*Goal of the exercise*
Among the entries that follow, count the lines with the word "Veendu" and report the number by itself.

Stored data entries
+===+
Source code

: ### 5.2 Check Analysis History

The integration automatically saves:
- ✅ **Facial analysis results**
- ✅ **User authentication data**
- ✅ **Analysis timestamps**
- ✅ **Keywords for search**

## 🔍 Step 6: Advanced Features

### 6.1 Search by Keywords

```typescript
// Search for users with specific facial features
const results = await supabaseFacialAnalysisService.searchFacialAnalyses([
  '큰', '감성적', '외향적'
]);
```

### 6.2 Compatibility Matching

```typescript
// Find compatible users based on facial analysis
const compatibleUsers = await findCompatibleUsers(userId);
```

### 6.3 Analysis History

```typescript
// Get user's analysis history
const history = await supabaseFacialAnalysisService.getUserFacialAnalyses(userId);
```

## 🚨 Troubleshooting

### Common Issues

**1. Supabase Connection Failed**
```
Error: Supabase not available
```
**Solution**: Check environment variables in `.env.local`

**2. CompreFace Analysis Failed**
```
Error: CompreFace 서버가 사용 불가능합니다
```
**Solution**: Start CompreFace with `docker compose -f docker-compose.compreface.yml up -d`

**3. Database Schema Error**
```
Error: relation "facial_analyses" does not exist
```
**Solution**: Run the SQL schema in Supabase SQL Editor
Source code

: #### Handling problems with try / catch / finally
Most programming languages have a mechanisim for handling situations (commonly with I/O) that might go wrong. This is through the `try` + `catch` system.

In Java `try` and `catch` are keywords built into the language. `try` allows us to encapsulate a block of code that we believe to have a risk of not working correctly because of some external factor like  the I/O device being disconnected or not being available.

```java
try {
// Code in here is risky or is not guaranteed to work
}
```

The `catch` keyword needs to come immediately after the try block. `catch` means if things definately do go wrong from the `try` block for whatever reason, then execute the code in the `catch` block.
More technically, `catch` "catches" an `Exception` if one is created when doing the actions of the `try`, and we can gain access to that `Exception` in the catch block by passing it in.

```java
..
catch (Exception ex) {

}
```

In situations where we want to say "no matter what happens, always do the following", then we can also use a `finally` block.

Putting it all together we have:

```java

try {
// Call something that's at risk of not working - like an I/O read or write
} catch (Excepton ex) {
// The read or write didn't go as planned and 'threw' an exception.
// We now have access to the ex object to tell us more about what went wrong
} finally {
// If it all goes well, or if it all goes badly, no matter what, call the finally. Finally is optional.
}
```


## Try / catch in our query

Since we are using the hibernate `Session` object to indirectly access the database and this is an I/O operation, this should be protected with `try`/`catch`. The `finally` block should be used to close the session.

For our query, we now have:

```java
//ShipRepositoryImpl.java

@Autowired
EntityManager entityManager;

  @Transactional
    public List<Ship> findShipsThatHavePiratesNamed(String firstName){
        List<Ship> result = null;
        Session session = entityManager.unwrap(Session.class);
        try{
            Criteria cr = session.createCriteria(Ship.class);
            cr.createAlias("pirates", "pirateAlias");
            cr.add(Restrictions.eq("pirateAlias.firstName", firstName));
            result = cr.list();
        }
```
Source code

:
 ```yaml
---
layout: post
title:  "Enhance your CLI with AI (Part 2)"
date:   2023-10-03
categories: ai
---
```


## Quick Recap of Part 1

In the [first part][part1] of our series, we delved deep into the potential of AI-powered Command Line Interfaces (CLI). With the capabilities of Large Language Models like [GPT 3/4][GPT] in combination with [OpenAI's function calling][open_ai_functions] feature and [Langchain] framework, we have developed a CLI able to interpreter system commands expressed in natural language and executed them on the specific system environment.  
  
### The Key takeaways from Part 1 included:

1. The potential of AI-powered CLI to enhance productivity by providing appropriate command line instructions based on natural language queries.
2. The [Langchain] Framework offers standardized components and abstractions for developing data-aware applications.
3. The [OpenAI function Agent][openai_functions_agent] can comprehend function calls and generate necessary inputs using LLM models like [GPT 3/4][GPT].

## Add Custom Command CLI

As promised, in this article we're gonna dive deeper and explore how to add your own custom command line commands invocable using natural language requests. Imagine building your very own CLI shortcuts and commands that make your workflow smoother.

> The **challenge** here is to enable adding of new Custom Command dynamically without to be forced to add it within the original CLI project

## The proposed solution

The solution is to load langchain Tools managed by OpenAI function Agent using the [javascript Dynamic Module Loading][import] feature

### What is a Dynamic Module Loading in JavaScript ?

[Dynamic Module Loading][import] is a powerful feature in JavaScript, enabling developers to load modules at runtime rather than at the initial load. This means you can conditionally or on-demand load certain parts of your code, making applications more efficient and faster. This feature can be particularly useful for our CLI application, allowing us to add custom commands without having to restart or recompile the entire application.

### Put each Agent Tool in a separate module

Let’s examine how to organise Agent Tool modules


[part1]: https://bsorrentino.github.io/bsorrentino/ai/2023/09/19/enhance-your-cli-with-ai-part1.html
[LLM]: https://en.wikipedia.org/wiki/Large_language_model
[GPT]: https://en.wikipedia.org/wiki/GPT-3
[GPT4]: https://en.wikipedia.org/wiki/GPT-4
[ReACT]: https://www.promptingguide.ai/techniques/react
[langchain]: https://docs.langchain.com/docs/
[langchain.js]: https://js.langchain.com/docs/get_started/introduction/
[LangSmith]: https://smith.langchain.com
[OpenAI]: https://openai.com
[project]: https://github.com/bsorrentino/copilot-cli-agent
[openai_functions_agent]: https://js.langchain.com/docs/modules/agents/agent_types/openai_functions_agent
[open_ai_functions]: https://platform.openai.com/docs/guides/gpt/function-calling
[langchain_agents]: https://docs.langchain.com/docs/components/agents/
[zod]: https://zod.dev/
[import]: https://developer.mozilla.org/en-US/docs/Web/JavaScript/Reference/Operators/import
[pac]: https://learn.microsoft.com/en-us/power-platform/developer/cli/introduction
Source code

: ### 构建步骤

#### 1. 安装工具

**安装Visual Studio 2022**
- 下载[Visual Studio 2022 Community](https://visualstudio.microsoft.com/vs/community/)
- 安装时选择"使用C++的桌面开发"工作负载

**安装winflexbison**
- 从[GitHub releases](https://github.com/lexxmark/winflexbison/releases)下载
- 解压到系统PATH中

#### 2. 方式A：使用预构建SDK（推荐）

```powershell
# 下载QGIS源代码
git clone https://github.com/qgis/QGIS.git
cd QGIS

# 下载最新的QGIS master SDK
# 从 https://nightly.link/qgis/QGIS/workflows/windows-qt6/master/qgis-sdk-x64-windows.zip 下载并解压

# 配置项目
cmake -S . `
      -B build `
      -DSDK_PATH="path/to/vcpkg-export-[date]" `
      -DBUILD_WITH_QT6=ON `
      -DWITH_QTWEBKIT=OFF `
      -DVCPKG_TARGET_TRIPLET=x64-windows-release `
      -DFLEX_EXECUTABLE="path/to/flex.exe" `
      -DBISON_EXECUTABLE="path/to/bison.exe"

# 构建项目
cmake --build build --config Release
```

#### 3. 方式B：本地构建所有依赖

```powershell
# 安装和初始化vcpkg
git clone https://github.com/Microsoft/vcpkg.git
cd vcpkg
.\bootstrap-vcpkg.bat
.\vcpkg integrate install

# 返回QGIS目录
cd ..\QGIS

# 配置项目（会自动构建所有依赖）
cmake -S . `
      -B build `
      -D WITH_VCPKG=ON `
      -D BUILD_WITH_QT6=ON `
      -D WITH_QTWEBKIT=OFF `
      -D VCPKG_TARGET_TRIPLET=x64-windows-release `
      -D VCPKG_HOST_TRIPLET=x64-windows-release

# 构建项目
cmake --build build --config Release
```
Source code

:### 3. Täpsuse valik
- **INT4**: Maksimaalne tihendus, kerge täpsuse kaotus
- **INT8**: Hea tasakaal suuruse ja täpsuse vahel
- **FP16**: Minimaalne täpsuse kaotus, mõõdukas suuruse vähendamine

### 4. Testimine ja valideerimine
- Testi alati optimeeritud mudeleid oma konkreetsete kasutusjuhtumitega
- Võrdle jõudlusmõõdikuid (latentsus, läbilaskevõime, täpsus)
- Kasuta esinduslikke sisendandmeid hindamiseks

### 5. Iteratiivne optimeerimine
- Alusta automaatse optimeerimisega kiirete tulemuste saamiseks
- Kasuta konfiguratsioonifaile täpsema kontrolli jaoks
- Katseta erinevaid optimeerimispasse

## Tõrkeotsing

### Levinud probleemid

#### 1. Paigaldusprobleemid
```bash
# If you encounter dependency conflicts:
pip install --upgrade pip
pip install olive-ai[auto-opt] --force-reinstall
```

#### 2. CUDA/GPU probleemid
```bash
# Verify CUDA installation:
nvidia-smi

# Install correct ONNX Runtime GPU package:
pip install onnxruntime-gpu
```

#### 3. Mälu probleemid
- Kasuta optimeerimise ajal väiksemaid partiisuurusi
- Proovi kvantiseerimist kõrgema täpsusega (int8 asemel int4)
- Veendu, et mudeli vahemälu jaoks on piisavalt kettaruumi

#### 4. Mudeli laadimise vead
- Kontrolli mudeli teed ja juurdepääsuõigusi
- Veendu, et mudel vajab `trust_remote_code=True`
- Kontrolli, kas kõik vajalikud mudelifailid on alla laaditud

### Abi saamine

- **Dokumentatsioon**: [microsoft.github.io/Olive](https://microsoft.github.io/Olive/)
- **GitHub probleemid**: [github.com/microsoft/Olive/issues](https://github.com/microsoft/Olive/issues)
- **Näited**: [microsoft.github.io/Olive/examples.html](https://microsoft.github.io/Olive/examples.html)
+===+
*Worked solution*
2